Yes, you're a syntactic minimalist and don't agree on the tradeoffs. :)

[snip]
>> and I haven't talked about using tuples to catch 
>> an arbitrary amount of arguments to a function yet, something which 
>> can be useful sometimes. For me, tuples are an optimisation of
>> common stuff.  

> Well, I just like to limit collection types. Collection needs scale
> all over the map, and too many interfaces makes for too many
> code overhauls when collection needs change.

As I tried to show, I disagree that many collections need to scale
across the map. Heterogenous collections generally don't, and many small
and/or throwaway homogenous collections don't either (let's say a
registry of object types; you know you're not going to have millions
but at most just dozens, or a list of the fields in your form).

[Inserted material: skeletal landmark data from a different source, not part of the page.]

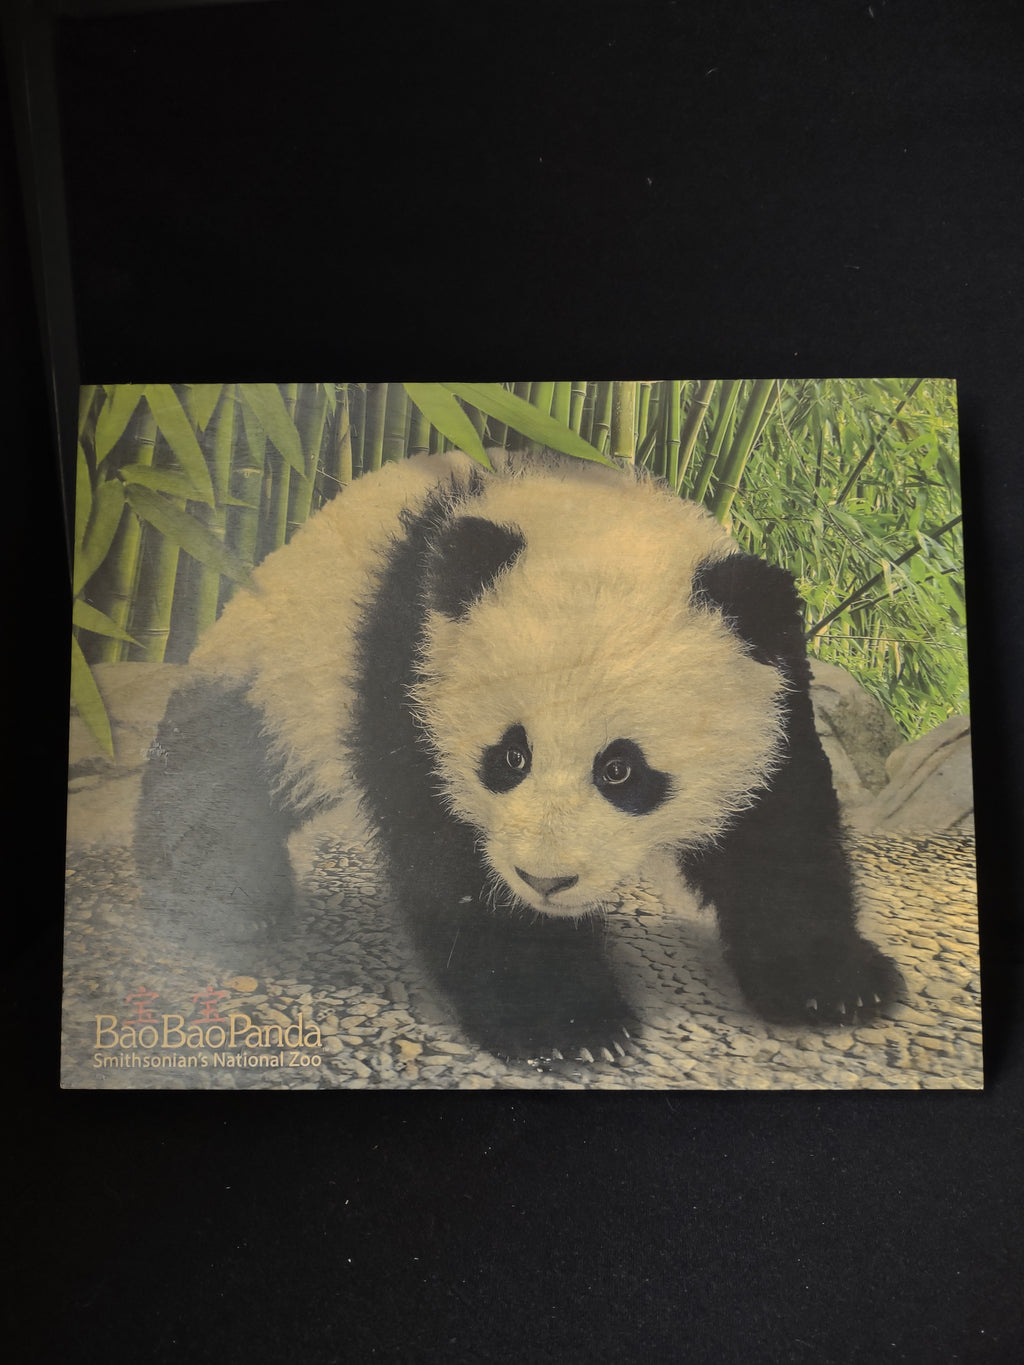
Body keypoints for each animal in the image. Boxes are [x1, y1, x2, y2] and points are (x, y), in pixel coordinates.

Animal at [136, 449, 902, 1060]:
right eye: (509, 757)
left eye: (621, 769)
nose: (547, 880)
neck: (595, 521)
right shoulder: (409, 668)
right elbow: (451, 852)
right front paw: (565, 1024)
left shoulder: (769, 688)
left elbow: (777, 831)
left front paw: (835, 988)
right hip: (282, 667)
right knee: (224, 766)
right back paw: (225, 892)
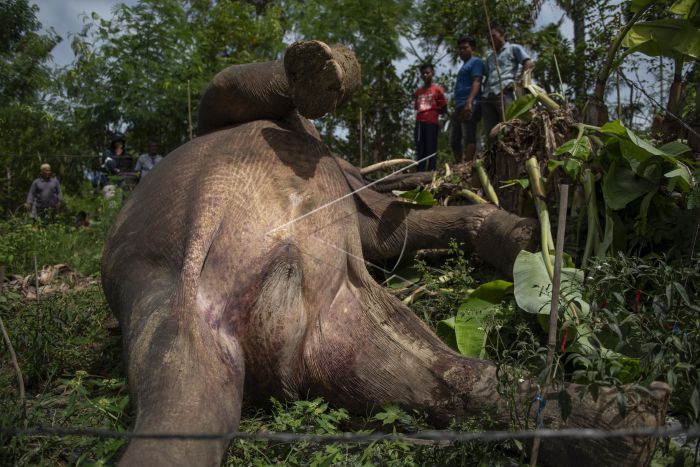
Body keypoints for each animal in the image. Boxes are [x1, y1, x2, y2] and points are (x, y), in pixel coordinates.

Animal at [101, 40, 669, 466]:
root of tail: (190, 301)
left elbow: (396, 232)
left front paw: (524, 237)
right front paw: (525, 236)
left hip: (320, 330)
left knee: (428, 374)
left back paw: (639, 425)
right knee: (230, 87)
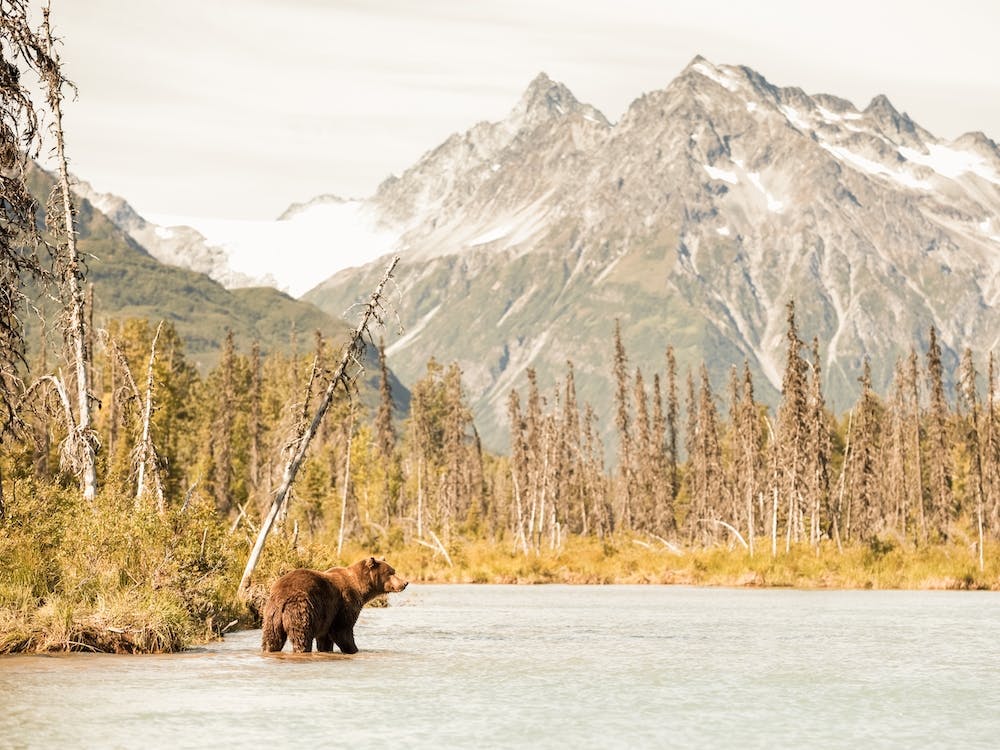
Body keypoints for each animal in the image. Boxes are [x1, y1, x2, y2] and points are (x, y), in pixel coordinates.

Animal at [261, 557, 407, 653]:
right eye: (391, 572)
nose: (405, 583)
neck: (361, 588)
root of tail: (282, 597)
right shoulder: (345, 603)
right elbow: (342, 630)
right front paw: (353, 649)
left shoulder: (326, 618)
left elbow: (325, 639)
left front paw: (326, 649)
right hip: (301, 609)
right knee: (302, 636)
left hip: (271, 615)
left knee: (272, 638)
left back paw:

>> > Don't get me wrong, there are languages a lot worse than Python,
>> > but the poor consolidation of the similar things I mentioned
>> > kind of bug me.
>> 
>> I see these syntactic issues in a somewhat different philosophil light,
>> something which I tried to describe above. While I'm all in favor of
>> semantic minimalism, I'm not a syntactic minimalist. If you're a
>> syntactic minimalist these subtle differences make no sense, indeed.
>> 
>> Anyway, if I were designing a new language I would indeed attempt to
>> bring dictionaries and tuples closer together, so we're in agreement
>> in that sense as well. I'm just defending the special syntax for tuples, though
>> I also wonder about performance (but we'd just have to profile it) if
>> all tuples were dictionaries.

> Performance often only becomes an issue when stupid programmers play with
> too many features. Thus, reduce the syntax features and you have less 
> playing around with wasteful things and cryptic tricks.

The tradeoff here is that one thing often doesn't fit all. You sometimes
need multiple things optimized for different situations. If you don't,
you may end up with exactly the situation you describe here; cryptic
tricks to make the 'one-size-fits-all' thing behave in a way it wasn't
designed for.

Regards,

Martijn
-- 
History of the 20th Century: WW1, WW2, WW3?
No, WWW -- Could we be going in the right direction?